Here’s how Clearbanc’s new campaign, “The 20-Min Term Sheet,” works: Clearbanc invests $10,000 to $10 million in e-commerce businesses with positive ad spend and positive unit economics after Clearbanc’s algorithm has reviewed the startup’s marketing and revenue data. Clearbanc sends the cash within 48 hours, doesn’t take a board seat or require a personal guarantee and continually invests in the company as it scales, so long as those two key metrics — ad spend and unit economics — remain positive.

Here’s the catch: Until the company has paid back 106 percent of Clearbanc’s investment, Clearbanc takes a percentage of the company’s revenue every month, depending on the size of the investment. If you have a higher-margin business, like say a digital fitness app, and you’re willing to divert 20 percent of your monthly revenue, Clearbanc will invest a larger sum right off the bat.

The entire process takes 20 minutes, hence the name — a whole lot faster than the time it takes a typical VC to close a deal. But a VC may spend months researching a category and debating the potential of an investment. Clearbanc is cutting that process out entirely, relying on just two metrics and an algorithm.

Romanow, who made a name for herself as an angel investor on the Canadian version of Shark Tank, Dragons’ Den, tells TechCrunch she and co-founder and chief executive officer Andrew D’Souza recognize the risk associated with this kind of rapid investing, but having backed 500 companies with $150 million last year, they feel like they’ve accumulated enough data points to prove their strategy.

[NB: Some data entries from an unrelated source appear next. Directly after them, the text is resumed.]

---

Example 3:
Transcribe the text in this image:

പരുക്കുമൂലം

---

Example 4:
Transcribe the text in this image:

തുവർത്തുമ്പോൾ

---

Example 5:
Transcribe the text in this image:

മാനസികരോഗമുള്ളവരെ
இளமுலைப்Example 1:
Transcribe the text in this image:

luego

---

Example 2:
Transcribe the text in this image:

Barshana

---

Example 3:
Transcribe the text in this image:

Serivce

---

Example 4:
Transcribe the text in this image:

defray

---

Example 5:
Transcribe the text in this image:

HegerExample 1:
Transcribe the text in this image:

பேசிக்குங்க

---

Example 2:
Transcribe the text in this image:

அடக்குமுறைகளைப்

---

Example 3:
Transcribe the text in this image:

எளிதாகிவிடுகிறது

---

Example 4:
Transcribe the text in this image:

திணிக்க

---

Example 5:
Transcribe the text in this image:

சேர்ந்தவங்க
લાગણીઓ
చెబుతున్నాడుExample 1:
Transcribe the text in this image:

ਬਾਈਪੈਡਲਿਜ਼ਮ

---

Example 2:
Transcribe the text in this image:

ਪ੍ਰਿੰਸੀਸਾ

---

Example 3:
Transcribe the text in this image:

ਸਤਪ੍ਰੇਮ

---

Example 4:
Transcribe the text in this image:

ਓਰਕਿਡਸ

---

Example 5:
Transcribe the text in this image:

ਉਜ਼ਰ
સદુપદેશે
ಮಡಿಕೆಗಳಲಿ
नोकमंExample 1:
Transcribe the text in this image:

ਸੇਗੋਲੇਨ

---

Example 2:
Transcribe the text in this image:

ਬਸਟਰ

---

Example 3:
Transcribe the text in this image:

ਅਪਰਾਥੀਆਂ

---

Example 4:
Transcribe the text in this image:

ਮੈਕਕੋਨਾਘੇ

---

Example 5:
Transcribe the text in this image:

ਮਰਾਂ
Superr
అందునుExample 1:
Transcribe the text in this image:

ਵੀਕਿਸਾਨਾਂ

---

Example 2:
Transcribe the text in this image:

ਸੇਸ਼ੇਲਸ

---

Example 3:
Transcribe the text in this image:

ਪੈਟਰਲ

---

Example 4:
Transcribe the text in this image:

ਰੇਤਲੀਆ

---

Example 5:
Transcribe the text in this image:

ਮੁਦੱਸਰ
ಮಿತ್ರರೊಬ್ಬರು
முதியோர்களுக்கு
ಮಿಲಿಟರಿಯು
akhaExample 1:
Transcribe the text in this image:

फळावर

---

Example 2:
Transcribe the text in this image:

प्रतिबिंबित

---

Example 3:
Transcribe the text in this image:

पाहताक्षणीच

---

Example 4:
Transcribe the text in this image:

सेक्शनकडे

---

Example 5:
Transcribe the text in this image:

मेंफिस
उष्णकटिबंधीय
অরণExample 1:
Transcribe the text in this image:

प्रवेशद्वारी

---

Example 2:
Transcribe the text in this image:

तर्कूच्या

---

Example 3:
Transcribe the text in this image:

Romanow and D’Souza insist some 40 percent of VC dollars end up going to Facebook and Google for digital ad campaigns. Though TechCrunch couldn’t independently verify this claim, it’s widely known that those platforms soak up a lot of capital from startups, especially e-commerce businesses, like direct-to-consumer retailers for example, which rely almost entirely on digital marketing to attract customers.

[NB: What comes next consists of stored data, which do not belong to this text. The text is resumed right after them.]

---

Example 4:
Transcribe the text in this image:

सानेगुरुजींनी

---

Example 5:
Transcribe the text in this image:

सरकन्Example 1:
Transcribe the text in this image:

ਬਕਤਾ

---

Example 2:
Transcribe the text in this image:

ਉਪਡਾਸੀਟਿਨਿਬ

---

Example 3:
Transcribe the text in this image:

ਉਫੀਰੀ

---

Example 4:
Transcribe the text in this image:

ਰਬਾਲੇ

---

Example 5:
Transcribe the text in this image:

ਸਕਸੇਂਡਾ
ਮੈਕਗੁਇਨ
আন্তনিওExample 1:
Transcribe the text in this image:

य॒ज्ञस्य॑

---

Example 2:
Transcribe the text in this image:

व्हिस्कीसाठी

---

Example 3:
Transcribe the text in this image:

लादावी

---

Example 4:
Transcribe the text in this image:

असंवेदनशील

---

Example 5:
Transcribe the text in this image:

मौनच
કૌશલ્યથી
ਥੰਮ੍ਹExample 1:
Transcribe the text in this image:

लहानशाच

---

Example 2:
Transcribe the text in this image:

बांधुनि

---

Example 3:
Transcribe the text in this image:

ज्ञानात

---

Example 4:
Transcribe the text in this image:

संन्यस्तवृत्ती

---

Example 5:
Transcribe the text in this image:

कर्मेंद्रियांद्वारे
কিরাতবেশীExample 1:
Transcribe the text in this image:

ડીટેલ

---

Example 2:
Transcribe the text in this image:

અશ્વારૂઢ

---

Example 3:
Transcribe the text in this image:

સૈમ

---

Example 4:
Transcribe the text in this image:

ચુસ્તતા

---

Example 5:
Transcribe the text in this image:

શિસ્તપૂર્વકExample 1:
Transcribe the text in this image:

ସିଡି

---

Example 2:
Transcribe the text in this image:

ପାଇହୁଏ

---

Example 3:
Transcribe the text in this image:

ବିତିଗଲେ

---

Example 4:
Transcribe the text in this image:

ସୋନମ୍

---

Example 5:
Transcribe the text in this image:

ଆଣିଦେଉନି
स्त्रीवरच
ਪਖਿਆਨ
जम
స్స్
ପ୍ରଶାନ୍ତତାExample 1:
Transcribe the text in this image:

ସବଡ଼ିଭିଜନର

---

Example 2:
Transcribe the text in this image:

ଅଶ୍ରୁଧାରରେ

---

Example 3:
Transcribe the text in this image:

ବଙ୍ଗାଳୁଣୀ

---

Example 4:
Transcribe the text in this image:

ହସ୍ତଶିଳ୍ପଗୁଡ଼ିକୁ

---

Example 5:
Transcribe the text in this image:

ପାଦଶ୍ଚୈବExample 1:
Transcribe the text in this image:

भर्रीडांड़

Using Clearbanc, a company could, in theory, raise a $5 million round from VCs to scale its business and another $5 million from Clearbanc for ad spend. This strategy saves said business valuable equity.

“We are essentially a non-dilutive co-investor,” Romanow said. “VC takes time, it’s a lot of nos, you’re really giving up equity that you can never get back. A lot of founders in the early days don’t calculate what their equity could be worth. Like the first $250,000 in Uber is worth $1 billion now.”

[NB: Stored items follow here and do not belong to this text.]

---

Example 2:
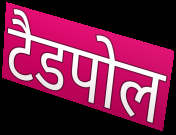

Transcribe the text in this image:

टैडपोल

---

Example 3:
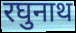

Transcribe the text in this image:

रघुनाथ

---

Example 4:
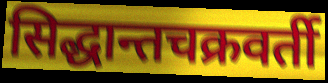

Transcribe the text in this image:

सिद्धान्तचक्रवर्ती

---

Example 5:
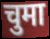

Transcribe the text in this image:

चुमाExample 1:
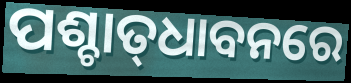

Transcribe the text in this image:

ପଶ୍ଚାତ୍‍ଧାବନରେ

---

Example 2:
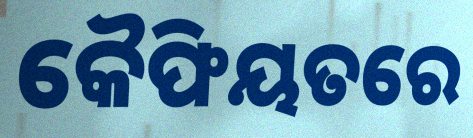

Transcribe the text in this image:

କୈଫିୟତରେ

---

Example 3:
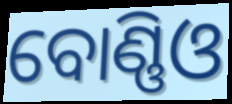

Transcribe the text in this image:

ବୋଣ୍ଣିଓ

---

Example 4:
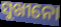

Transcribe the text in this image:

ସୁଖୀନୋ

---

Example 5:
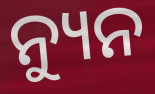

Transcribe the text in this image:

ନ୍ୟୁନ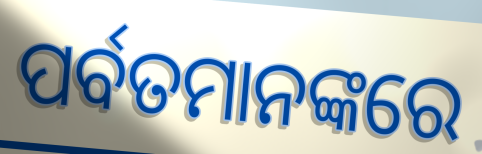
ପର୍ବତମାନଙ୍କରେ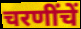
चरणींचेंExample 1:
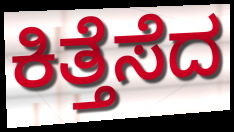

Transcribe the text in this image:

ಕಿತ್ತೆಸೆದ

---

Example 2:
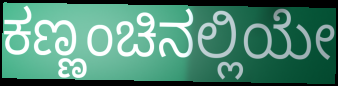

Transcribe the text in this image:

ಕಣ್ಣಂಚಿನಲ್ಲಿಯೇ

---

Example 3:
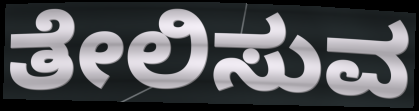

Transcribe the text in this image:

ತೇಲಿಸುವ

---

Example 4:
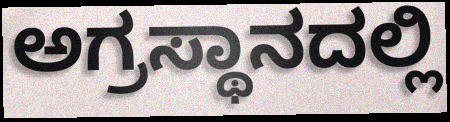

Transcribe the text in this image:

ಅಗ್ರಸ್ಥಾನದಲ್ಲಿ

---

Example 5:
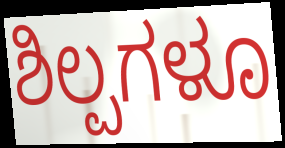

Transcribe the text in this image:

ಶಿಲ್ಪಗಳೂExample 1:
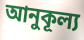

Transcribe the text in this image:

আনুকূল্য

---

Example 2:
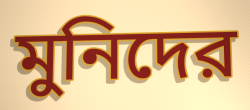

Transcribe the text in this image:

মুনিদের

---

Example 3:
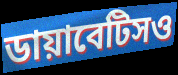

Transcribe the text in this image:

ডায়াবেটিসও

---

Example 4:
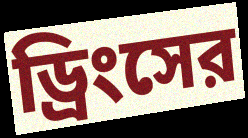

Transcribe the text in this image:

ড্রিংসের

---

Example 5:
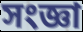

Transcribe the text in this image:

সংজ্ঞা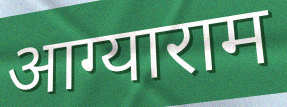
आग्यारामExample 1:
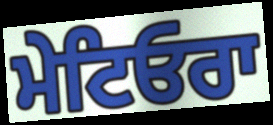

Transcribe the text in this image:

ਮੇਟਿਓਰਾ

Clearbanc, founded in 2015, has itself turned to venture capitalists to fund its rapid scale. Its own funding model doesn’t work on a company in the financial category, given that the metrics of success are entirely different.

In November 2018, Clearbanc secured a $70 million round in seed and Series A funding from Emergence Capital, Chamath Palihapitiya of Social Capital, CoVenture, Founders Fund, 8VC and others. Just one month later, Clearbanc announced a $50 million fund backed by Seamless co-founder Jason Finger’s new firm, Upper90, to begin providing startups with ad money.

“We’ve just figured out how to scale up really quickly,” Romanow said.

The $1 billion it’s currently touting isn’t readily available. Romanow explains they’ve raised “enough to deploy $1 billion this year,” but was careful to clarify they haven’t raised the full amount and don’t need to. Clearbanc is constantly raking in new cash from its revenue share agreements and is able to recycle and redeploy capital quickly. That, coupled with the several hundred million raised from limited partners — including Upper90, other founders, family offices and university endowments that have not been made public — puts them in a position to invest 10 figures this year.

Clearbanc is amongst a new class of capital-as-a-service businesses catering to startups that have either been rejected by VCs or turned their back on the equity-driven funding model. BlueVine, for example, offers startups $5,000 to $5 million credit lines. Lighter Capital invests $50,000 to $5 million in non-dilutive capital to SaaS businesses. And Corl, another alternative funder, similarly backs businesses using the revenue-share model.

“Venture capital makes sense if you are building a new crazy piece of AI, or creating a new product line and going into a new country,” Romanow said. “When you are doing something that’s repeatable and scalable like ad spend, it doesn’t make sense to give up equity.”